The path that takes motorists past Lin’s restaurant is called the Route 52 causeway, a nearly three-mile stretch that starts at Route 9 in Somers Point and ends in Ocean City. The causeway project was built in 1933 and includes four bridges, two of them drawbridges. The state Department of Transportation is rebuilding the causeway, replacing the two drawbridges with elevated, fixed spans, building a new Ocean City Welcome Center and replacing the Somers Point traffic circle with lights. The fixed spans will reach over Ship Channel and Beach Thorofare. The new causeway will have 12-foot lanes and 8-foot shoulders. A concrete barrier will separate northbound and southbound traffic.
But to accomplish all those improvements, the state must take over a handful of privately owned properties.
The DOT seized the Tackle Direct in Ocean City in January and the Pearl Restaurant in Somers Point in April, at least on paper.
Since then, the state and the building owners have been negotiating their purchase prices.
“It’s not fair. It’s not fair,” Lin said tearfully. “I was willing to work with them. I went to all the meetings. But at the last minute, they tell me the plans can’t change and that they can just take my property if I don’t go agree to it. I can see something like this happening in China, but America? Not here.”
DOT spokesman Timothy Greeley said in an e-mail that he could not comment on the agency’s use of eminent domain since the negotiations were ongoing and, in the case of Lin, contentious.
Lin emigrated from China to the United States. In 1983, she and her husband, Steve, opened the Pearl Restaurant on the traffic circle.
The state plans to replace this busy roundabout with traffic lights as part of the causeway project.
The state took ownership of the restaurant in April, when Lin started paying rent to the state.
According to the Somers Point tax office, the state is delinquent on its third-quarter taxes of $6,973.23. An official there said the state is responsible for those taxes through the end of 2009. But Ocean City Tax Collector Gary Hink said the state is not obligated to pay local taxes on the properties it acquired.
Along with Tackle Direct, the state seized a nearby Ocean City property at 101 Palen Ave. assessed at $487,500 and owned by Nelson Rutledge.
Tackle Direct owner Thomas Gill declined to comment Thursday, saying he was still negotiating the sale with the state. He moved his 30-employee fishing-tackle business over the bridge to Somers Point.
Lin, who has known about the causeway project since 2003, said she turned down a $4.1 million offer in 2006. She said the DOT reassured her at the time that it would work around her restaurant so she could keep her business. She offered to let the state encroach on her one-acre property, if necessary.

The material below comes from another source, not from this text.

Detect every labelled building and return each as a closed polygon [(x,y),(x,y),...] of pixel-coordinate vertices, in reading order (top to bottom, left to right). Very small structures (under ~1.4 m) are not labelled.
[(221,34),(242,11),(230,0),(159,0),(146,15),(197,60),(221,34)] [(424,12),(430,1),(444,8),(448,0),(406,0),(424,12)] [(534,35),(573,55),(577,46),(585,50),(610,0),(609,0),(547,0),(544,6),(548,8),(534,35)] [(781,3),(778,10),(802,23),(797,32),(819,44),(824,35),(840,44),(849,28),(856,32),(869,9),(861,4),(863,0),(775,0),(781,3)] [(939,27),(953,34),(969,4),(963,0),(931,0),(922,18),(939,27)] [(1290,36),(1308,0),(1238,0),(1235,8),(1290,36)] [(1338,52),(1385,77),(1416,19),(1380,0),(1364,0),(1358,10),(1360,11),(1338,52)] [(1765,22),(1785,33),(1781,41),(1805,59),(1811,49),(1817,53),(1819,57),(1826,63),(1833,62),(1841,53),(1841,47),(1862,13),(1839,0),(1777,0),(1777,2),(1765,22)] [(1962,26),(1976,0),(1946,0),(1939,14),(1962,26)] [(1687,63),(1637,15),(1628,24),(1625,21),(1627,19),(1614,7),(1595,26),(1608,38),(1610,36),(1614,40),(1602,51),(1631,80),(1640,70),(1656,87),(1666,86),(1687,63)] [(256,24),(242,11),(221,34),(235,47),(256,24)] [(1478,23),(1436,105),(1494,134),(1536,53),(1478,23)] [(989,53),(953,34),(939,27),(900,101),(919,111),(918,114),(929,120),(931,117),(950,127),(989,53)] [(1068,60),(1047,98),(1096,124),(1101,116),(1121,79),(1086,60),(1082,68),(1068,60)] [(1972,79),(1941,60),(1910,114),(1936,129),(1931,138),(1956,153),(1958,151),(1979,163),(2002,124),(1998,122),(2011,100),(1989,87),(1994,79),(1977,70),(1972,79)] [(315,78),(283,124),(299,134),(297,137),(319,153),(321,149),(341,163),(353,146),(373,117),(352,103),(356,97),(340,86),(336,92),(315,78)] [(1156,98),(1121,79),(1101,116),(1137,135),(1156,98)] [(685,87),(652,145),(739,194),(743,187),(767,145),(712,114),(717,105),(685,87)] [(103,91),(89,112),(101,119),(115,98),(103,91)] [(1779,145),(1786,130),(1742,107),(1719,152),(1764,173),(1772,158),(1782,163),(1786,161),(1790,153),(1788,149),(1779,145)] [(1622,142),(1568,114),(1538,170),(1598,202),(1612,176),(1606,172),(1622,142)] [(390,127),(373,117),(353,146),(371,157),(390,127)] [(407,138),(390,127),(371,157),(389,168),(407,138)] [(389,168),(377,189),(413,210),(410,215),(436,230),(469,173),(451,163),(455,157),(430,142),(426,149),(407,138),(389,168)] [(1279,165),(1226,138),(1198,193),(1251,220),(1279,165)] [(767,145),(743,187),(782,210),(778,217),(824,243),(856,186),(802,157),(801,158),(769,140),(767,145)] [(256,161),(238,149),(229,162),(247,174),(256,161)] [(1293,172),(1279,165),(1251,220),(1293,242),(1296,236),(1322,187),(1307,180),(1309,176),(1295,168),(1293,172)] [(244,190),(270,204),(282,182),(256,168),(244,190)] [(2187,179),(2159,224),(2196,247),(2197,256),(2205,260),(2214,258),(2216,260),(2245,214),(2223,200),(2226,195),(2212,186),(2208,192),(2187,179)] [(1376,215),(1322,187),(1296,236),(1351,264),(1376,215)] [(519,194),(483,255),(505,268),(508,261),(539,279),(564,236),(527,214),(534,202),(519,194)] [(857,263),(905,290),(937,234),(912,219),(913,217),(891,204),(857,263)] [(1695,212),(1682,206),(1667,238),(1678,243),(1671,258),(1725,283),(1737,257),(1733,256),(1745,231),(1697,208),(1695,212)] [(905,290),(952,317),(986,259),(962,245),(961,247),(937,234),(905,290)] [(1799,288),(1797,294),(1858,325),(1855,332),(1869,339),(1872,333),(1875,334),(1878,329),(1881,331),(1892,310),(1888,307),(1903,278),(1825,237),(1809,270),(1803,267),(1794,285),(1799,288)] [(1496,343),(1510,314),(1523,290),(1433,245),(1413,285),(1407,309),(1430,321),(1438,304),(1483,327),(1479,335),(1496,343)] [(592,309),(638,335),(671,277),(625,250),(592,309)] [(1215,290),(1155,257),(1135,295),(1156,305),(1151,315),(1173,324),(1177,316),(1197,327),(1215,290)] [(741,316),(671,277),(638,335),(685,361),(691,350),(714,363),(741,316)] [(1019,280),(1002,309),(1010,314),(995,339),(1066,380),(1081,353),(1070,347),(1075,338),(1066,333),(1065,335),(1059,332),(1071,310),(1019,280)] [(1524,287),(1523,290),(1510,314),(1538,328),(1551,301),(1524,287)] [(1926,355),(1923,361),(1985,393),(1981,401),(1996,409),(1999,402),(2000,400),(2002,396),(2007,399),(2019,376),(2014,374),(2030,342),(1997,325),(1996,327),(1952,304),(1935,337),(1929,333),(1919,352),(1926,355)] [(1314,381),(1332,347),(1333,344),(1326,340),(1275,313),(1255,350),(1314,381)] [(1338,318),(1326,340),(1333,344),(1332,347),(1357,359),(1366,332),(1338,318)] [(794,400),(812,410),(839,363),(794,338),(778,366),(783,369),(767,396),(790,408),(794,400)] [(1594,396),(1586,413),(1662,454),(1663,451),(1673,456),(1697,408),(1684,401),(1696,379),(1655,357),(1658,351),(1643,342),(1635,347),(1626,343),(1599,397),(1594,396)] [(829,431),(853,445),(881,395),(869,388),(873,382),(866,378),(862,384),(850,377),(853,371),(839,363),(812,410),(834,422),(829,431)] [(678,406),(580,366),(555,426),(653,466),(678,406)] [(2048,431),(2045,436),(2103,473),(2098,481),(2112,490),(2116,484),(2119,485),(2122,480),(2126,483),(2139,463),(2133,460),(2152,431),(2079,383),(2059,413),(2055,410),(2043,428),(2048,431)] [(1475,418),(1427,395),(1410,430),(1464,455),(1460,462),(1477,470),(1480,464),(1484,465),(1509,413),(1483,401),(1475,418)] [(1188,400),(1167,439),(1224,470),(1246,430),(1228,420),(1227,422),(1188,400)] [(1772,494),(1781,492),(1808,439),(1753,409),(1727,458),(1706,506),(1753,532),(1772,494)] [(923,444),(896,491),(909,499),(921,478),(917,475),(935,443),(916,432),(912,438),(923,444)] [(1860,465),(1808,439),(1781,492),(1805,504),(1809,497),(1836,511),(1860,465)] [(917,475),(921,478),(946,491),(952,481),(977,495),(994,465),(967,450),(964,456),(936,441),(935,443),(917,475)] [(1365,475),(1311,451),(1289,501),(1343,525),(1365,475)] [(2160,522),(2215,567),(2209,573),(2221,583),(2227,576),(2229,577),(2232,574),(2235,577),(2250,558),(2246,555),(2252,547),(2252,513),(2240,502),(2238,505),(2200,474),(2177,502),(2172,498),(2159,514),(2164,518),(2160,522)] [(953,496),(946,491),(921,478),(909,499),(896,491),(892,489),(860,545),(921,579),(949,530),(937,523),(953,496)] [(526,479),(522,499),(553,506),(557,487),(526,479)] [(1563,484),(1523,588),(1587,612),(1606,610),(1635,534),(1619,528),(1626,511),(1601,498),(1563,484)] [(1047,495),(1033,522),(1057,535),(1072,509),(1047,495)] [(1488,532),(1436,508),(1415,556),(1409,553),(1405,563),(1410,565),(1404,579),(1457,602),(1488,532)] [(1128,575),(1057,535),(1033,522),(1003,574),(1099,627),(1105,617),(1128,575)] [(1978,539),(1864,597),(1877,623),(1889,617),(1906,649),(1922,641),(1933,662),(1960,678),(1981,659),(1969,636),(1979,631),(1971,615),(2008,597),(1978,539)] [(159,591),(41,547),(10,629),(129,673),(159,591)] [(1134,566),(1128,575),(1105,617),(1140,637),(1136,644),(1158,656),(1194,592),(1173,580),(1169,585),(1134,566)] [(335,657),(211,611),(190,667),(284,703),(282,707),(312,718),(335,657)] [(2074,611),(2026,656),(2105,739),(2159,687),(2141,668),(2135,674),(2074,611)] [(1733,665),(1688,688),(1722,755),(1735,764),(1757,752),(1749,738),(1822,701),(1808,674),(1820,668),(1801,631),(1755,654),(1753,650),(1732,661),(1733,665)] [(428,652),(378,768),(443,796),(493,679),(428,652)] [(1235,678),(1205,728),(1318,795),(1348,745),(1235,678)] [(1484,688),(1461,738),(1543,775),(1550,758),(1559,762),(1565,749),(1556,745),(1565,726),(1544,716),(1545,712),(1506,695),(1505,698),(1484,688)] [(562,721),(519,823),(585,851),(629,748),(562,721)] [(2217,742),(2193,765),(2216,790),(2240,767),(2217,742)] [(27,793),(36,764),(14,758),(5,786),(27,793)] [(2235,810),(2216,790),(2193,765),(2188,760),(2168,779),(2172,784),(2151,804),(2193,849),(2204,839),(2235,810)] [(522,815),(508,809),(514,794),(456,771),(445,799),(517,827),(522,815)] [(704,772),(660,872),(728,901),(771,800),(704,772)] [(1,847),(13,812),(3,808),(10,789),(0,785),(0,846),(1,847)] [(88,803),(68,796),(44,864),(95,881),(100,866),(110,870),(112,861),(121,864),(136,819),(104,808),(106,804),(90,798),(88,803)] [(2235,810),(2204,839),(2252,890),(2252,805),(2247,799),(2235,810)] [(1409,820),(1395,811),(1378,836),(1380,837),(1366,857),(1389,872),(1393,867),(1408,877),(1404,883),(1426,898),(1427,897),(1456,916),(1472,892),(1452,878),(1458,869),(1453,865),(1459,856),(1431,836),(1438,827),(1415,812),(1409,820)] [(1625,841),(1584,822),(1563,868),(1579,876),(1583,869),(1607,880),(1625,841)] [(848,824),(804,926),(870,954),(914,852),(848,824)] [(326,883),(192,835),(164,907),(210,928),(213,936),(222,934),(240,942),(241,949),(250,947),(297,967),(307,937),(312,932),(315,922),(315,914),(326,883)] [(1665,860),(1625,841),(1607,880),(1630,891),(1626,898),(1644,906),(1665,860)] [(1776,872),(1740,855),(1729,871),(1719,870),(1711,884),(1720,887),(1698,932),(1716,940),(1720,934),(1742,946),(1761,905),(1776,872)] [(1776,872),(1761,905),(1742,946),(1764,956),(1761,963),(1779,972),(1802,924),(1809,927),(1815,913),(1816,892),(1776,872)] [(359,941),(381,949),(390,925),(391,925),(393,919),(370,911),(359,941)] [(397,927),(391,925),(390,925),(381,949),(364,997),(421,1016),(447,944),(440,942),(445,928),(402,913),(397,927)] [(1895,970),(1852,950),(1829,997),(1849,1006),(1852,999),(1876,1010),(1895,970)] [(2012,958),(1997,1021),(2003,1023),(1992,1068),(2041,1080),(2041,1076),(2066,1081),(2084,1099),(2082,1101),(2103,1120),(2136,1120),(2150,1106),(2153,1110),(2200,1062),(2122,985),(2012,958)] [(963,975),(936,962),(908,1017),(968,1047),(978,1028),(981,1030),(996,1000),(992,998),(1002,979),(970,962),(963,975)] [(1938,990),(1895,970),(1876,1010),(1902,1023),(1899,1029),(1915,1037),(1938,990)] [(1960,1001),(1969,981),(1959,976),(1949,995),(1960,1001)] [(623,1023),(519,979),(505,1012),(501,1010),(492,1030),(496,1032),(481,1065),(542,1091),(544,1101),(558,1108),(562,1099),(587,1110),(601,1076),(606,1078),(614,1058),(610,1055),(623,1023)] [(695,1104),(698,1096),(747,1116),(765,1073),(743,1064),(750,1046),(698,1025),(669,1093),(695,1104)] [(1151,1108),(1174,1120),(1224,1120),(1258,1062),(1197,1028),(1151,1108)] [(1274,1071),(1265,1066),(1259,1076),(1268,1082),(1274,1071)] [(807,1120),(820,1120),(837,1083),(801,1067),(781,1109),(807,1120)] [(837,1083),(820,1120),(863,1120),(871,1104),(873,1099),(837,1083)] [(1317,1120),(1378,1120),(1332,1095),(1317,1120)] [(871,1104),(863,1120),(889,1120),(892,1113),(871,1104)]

“We could have moved our building back and changed our entrance to the side. We would have gone from having five entrances to our parking lot to two or three, but I was willing to do that,” she said. “But they lied to me. They lied when they said there was a chance. Because there was no chance.”
The state has since offered Lin $1.6 million for her property, assessed in 2009 at $678,000. She rejected the latest offer.
“That’s not even half of what it would cost me to relocate,” said Lin, adding she has done extensive renovations on her restaurant/packaged goods store.
“We’ve tried looking for places to relocate, but there’s nothing that matches what we have here,” she said.
Lin said the state’s offer for her property compared poorly with the state’s offers for Ocean City properties.
The owners of a 3,000-square-foot vacant lot in Ocean City were offered $1.05 million, she said. She said Tackle Direct was offered and turned down $2.1 million.
“They don’t have the good location that we have and they are offered more money? How can that be?” she asked. “I think because I don’t speak good English they think that they can kick me around.”